ADDITIONAL INFORMATION
- For questions specific to HST and Federal or Provincial New Housing Rebate eligibility, customers must contact their builder or solicitor directly.
· The CRA’s current policies regarding the application of the GST to housing generally applies to the HST. Similarly for rebate eligibility, the property must be the primary place of residence of the purchaser or a direct relation of the purchaser.
On Housing?
Buying a home is a significant expense. Some new homes in Ontario will cost more because of higher taxes resulting from the introduction of HST. Others will not. It will depend on the value of the home.
HST will apply to the sales price of all new homes in Ontario when it takes effect. But for homes that are priced up to $400,000, 75% of the provincial portion of the HST will be rebated to the builders, lowering the provincial portion of the HST to 2%. As a result, new homes valued at $400,000 or less will not be subject to higher taxes under HST.
However, buyers of higher priced new homes will be paying more in taxes. This is because there will be no change to the GST portion of the HST. Currently the GST is rebated in full on homes costing less than $350,000 and then partially rebated in decreasing amounts on homes selling for up to $400,000. But buyers of new homes valued at $400,000 currently pay the full 5% GST and will continue to once HST comes into effect.
So what does this mean for buyers of homes costing more than $400,000 once HST comes in? They will be charged provincial tax at two rates: 2% on the first $400,000 they pay for a new home and 8% on any amount above that.

* [Exercise requirements]
(a) According to the excerpt on HST and new homes, what will the provincial portion of the HST be lowered to for homes priced up to $400,000?
(b) List each distinct percentage figure that appears in the excerpt on HST and new homes, in order of first appearance.
(c) Reproduce the passage of the excerpt on HST and new homes that begins at the words "On Housing?" and stops after "of the home.".

* [Dataset content]
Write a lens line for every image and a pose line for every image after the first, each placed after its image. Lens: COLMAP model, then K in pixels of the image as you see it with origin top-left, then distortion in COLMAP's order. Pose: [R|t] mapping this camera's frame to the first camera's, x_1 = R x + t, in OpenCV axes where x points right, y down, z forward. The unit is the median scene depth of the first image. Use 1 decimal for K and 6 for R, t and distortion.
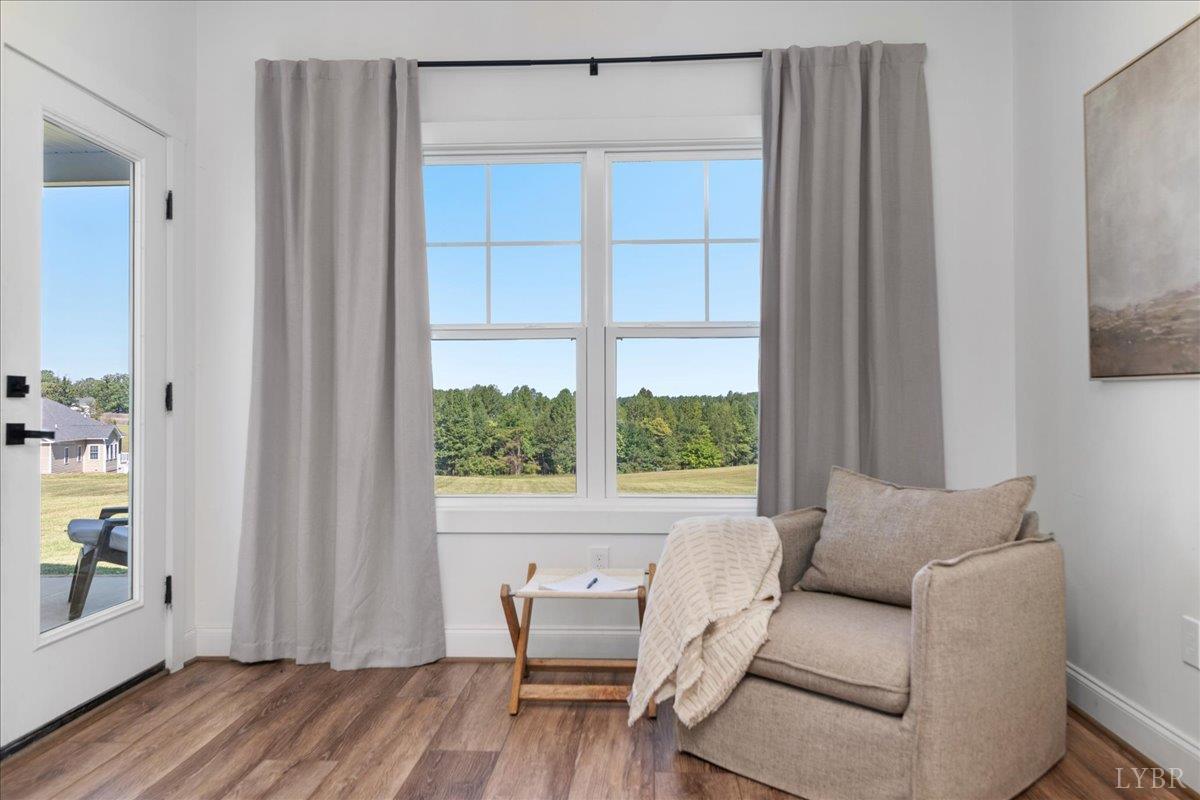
lens RADIAL K [[923.7, 0, 600.0], [0, 923.7, 400.0], [0, 0, 1]] dist [-0.003043, -0.001730]
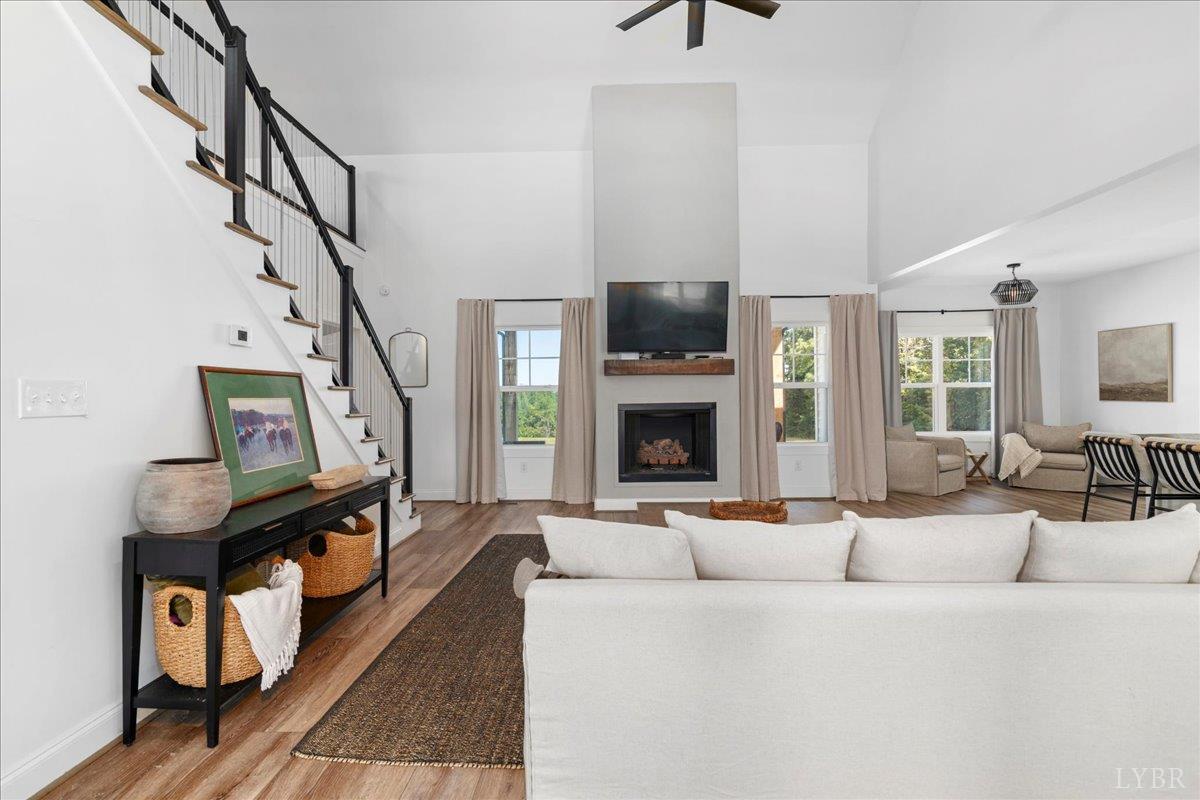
lens RADIAL K [[556.8, 0, 600.0], [0, 556.8, 400.0], [0, 0, 1]] dist [0.003648, 0.000388]
pose [[0.999472, -0.005086, 0.032092, -1.416668], [0.004667, 0.999903, 0.013102, -0.053042], [-0.032155, -0.012946, 0.999399, -1.138505]]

* [Task responses]
(a) 2%

(b) 75%, 2%, 5%, 8%

(c)
On Housing?
Buying a home is a significant expense. Some new homes in Ontario will cost more because of higher taxes resulting from the introduction of HST. Others will not. It will depend on the value of the home.